On Jan. 9, one public speaker, Charlotte Zietlow, was allotted around five minutes compared to the three minutes given to others. When she rose to speak, commissioner Les Coyne, who chaired that meeting, introduced the 85-year-old Zietlow, after whom Monroe County’s justice center is named: “I’d very much like to welcome the esteemed Charlotte Zietlow who needs no introduction.” Zietlow quipped, “Then I won’t introduce myself.”
When the three-minute beeper sounded, Zietlow asked, “Is that the time?” Coyne replied, “Keep going, please,” adding, “This is a unique person who has contributed a great deal to this community.”
On the topic of racism, one meeting protestor on Tuesday drew a distinction between racists and racist policies. He told park commissioners he didn’t think they were racists when it’s defined as “as an individual person who harbors feelings of racial hatred in their hearts.”
But he called that definition “problematic,” and told commissioners, “The policy that you’re about going to enact is a racist policy.” The outcome of the policy would be racist, he said: “I all but guarantee you’re creating an all-white market.”
The same protestor pointed out that Black Lives Matter (BLM) had called for a boycott of the city’s farmers market. About the audience at the board meeting, he asked: “Where are the Black leaders of Bloomington? Why do they feel unwelcome here? It’s the same reason they don’t feel welcome at the market,” he said. Black leaders in Bloomington “have written you off,” he said.
The one Black member of Bloomington’s nine-member city council, Jim Sims, told The Square Beacon he supports the BLM position on boycotting the farmers market. “I support the farmers market boycott call, and I will not visit the farmers market as long as known white supremacy advocate are vending…” Sims said that he would still sometimes visit the non-vendor market area known as Information Alley.
Sims said he also understands the reason for the other part of BLM’s call—for subscribers and advertisers to boycott the local paper, The Herald-Times.
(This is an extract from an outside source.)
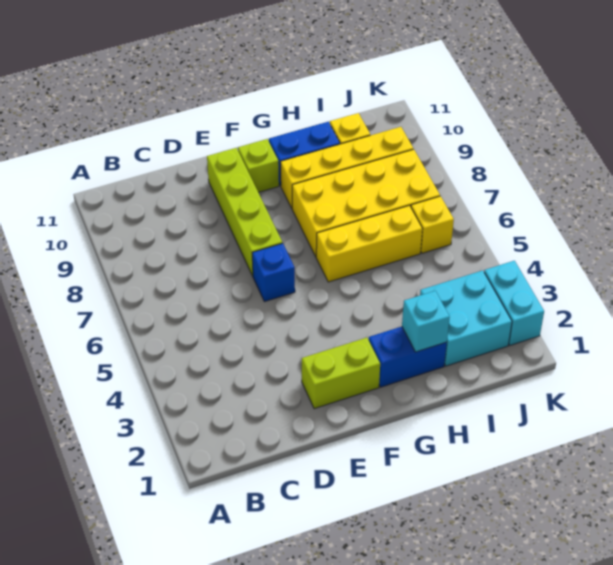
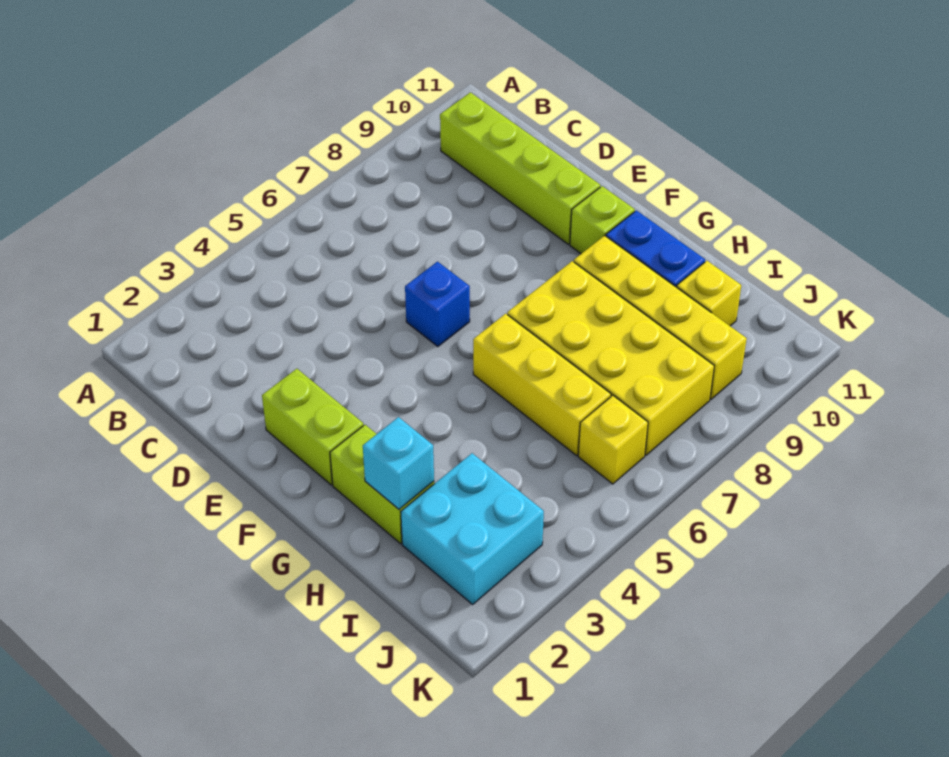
lime 1x4 brick [207,148,282,276] -> lime 1x4 brick turned to [440,92,600,244]
blue 1x2 brick [369,327,447,387] -> lime 1x2 brick [330,425,434,544]
cyan 1x2 brick [484,261,544,345] -> none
But he said, “I believe in a ‘free press’ and will not boycott the Herald-Times by canceling my subscription.” On the first Sunday of February, Black History Month, the paper published a sympathetic profile of the farmers market vendor against whom last season’s protests were conducted.
On Tuesday, one meeting protestor cited the State of the City speech given last week by Bloomington’s mayor, John Hamilton, as acknowledging Bloomington’s history of racial injustice.
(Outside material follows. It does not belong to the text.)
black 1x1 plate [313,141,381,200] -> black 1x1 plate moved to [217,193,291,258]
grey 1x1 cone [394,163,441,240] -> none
Offering a chance for a vignette about segregation in Bloomington was another item on the board’s agenda—about the approval of a partnership agreement between the Buskirk-Chumley Theater and the city of Bloomington.
Two stories were told during public commentary of how the old Indiana Theater, now named the Buskirk-Chumley, was de-segregated.
The first story was that the Indiana Theater was integrated when the theater manager asked an Indiana University star football player, George Taliaferro, to visit the theater and sit in the downstairs section where Black patrons were not allowed. Taliaferro did that, and because of his status as a football player, his presence was accepted, which led to the integration of the theater.
An alternate view was presented on Tuesday by a different commenter, who said Taliaferro had in fact gone to the theater with a screwdriver and removed the sign that read “Colored” from the area where Black people were supposed to sit.
Both vignettes are described in Dawn Knight’s 2019 book “Race and Football in America: The Life and Legacy of George Taliaferro.” Based on the book, both stories are true. The episode involving the screwdriver involved the Princess Theater.
The Square Beacon counted at least four different Bloomington police officers who were in council chambers at some time during Tuesday’s meeting.
At one point, when the back-and-forth between commissioners and protesters grew heated, Bloomington’s corporation counsel Philippa Guthrie waved to two officers seated in the back of the room. They exited the city council chambers and re-entered through the other set of doors and positioned themselves off to the side. No arrests were made.